Problem description:
Collect every line in the records below that contains the string "link", copying each line in full, and treat uppercase and lowercase as different.

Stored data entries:
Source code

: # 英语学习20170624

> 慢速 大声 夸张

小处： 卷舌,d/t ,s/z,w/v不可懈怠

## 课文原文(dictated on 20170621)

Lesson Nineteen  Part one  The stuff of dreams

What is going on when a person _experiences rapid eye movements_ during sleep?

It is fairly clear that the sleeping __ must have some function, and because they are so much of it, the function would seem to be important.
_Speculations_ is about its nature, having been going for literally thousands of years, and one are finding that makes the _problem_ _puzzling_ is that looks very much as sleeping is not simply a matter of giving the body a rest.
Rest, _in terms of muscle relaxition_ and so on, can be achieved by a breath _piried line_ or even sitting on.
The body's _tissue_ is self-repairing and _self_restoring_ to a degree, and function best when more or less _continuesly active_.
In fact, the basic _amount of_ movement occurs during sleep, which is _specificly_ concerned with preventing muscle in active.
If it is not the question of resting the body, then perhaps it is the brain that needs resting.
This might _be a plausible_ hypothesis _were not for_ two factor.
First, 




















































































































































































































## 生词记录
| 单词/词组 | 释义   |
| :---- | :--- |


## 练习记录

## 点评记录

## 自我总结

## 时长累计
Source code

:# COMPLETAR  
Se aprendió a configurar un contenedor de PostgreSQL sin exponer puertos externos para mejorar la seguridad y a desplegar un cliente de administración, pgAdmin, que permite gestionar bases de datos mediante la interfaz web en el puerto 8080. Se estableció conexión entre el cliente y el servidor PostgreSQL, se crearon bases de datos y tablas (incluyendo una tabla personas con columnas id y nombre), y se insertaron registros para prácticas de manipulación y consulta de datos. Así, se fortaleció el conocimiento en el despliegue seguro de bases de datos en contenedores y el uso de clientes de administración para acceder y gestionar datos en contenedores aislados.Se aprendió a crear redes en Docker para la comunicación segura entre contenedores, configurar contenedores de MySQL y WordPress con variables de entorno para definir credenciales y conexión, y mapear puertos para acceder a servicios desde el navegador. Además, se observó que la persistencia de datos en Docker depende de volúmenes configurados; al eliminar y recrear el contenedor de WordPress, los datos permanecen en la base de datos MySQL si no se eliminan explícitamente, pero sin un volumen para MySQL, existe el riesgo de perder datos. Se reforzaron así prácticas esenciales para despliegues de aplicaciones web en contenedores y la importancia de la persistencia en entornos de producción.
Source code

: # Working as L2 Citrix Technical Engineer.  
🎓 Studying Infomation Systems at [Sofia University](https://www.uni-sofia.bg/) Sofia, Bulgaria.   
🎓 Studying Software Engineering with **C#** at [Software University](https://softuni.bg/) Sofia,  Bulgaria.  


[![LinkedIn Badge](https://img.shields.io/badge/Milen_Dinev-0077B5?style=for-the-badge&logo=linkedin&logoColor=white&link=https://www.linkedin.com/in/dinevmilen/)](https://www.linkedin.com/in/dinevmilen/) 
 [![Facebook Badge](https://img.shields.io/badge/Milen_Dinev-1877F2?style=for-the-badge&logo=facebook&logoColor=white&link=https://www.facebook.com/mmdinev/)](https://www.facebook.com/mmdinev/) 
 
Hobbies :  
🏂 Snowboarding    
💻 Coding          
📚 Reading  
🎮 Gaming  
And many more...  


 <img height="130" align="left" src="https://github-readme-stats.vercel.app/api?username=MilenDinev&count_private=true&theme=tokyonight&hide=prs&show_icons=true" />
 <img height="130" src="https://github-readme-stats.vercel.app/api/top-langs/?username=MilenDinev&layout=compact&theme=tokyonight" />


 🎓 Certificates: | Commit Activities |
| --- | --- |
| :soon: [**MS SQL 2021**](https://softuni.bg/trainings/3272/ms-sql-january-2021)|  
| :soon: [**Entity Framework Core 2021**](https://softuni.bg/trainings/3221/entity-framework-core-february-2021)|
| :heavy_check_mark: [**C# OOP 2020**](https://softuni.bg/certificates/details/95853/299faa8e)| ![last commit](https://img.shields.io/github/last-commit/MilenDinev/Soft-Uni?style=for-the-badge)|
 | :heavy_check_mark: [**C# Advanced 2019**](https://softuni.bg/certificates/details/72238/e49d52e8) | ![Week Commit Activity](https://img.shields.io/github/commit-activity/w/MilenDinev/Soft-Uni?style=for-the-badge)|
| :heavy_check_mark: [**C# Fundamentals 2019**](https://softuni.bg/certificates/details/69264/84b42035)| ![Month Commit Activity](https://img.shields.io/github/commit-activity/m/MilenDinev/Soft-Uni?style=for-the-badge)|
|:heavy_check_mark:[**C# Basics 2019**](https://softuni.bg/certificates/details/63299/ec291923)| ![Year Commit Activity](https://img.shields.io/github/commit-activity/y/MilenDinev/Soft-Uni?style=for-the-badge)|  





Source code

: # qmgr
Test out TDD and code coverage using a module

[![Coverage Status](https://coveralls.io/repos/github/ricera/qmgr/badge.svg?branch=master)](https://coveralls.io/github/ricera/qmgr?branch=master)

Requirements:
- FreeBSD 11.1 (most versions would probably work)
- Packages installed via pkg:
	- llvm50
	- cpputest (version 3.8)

Exercise output:
[![LinkedIn Badge](https://img.shields.io/badge/Milen_Dinev-0077B5?style=for-the-badge&logo=linkedin&logoColor=white&link=https://www.linkedin.com/in/dinevmilen/)](https://www.linkedin.com/in/dinevmilen/) 
 [![Facebook Badge](https://img.shields.io/badge/Milen_Dinev-1877F2?style=for-the-badge&logo=facebook&logoColor=white&link=https://www.facebook.com/mmdinev/)](https://www.facebook.com/mmdinev/) 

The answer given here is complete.